With a succession of high-profile security breaches and ransom demands in 2021 and 2022, the Lapsus$ hacking group wreaked havoc. However, things have been relatively quiet since then, with two accused members of the group recently convicted in the United Kingdom, potentially bringing an end to one of the most prominent hacking sprees in recent memory.
According to Bloomberg and the BBC, two people suspected of being gang members were convicted in the United Kingdom of a variety of offenses, including major computer misuse, extortion, and fraud. Arion Kurtaj, 18, and a 17-year-old guy who could not be identified due to his age were among the defendants. Kurtaj and the other defendants are both autistic, and psychiatrists determined that Kurtaj was not fit to stand trial, thus he did not testify. Both will be sentenced at a later date.
The allegations stemmed from a string of hacking instances including Nvidia, BT Group, Uber, the EE cell network, and Rockstar Games. The latter resulted in the release of gameplay footage and files from the company's unannounced title Grand Theft Auto 6.
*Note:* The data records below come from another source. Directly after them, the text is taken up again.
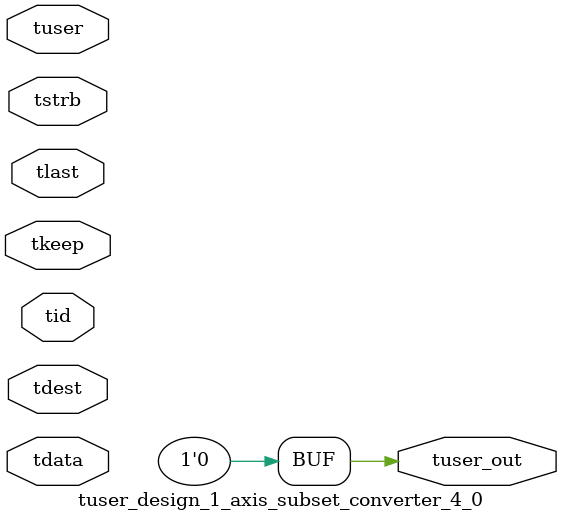
<source format=v>


`timescale 1ps/1ps

module tuser_design_1_axis_subset_converter_4_0 #
(
parameter C_S_AXIS_TUSER_WIDTH = 1,
parameter C_S_AXIS_TDATA_WIDTH = 32,
parameter C_S_AXIS_TID_WIDTH   = 0,
parameter C_S_AXIS_TDEST_WIDTH = 0,
parameter C_M_AXIS_TUSER_WIDTH = 1
)
(
input  [(C_S_AXIS_TUSER_WIDTH == 0 ? 1 : C_S_AXIS_TUSER_WIDTH)-1:0     ] tuser,
input  [(C_S_AXIS_TDATA_WIDTH == 0 ? 1 : C_S_AXIS_TDATA_WIDTH)-1:0     ] tdata,
input  [(C_S_AXIS_TID_WIDTH   == 0 ? 1 : C_S_AXIS_TID_WIDTH)-1:0       ] tid,
input  [(C_S_AXIS_TDEST_WIDTH == 0 ? 1 : C_S_AXIS_TDEST_WIDTH)-1:0     ] tdest,
input  [(C_S_AXIS_TDATA_WIDTH/8)-1:0 ] tkeep,
input  [(C_S_AXIS_TDATA_WIDTH/8)-1:0 ] tstrb,
input                                                                    tlast,
output [C_M_AXIS_TUSER_WIDTH-1:0] tuser_out
);

assign tuser_out = {1'b0};

endmodule


</source>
Kurtaj allegedly carried out the Rockstar hack after police transported him to a hotel for his safety. He was allegedly "doxxed" by rival hackers, which means his personal information was revealed, and the police placed him in a hotel under bail conditions that included an internet ban.
Nonetheless, Kurtaj appeared to continue his hacking. He broke into Rockstar's systems, downloaded unpublished game video, and threatened to broadcast it online if the firm did not respond within 24 hours. When the authorities searched his room, he was "caught red-handed" with internet-connected devices, in violation of his bail conditions.
Hacking for notoriety
Lapsus$ breaches are typically associated with the theft of company data. Following that, the gang would demand a ransom and threaten companies with the release of important files and information if the ransom was not paid. The attention-seeking aspect of Lapsus$ heists was defined, with participants frequently gloating online about their crimes.
Typically, lapsesus$ breaches are related with the loss of enterprise data. The group would then demand a ransom and threaten organizations with the release of critical files and information if the ransom was not paid. Lapsus$ heists were characterised by their attention-seeking nature, with participants frequently bragging online about their crimes.
Some members of the group are thought to still be at large, but it’s clear that the gang that shocked the security world has been largely dismantled. Whether the remaining members make a comeback is anyone’s guess.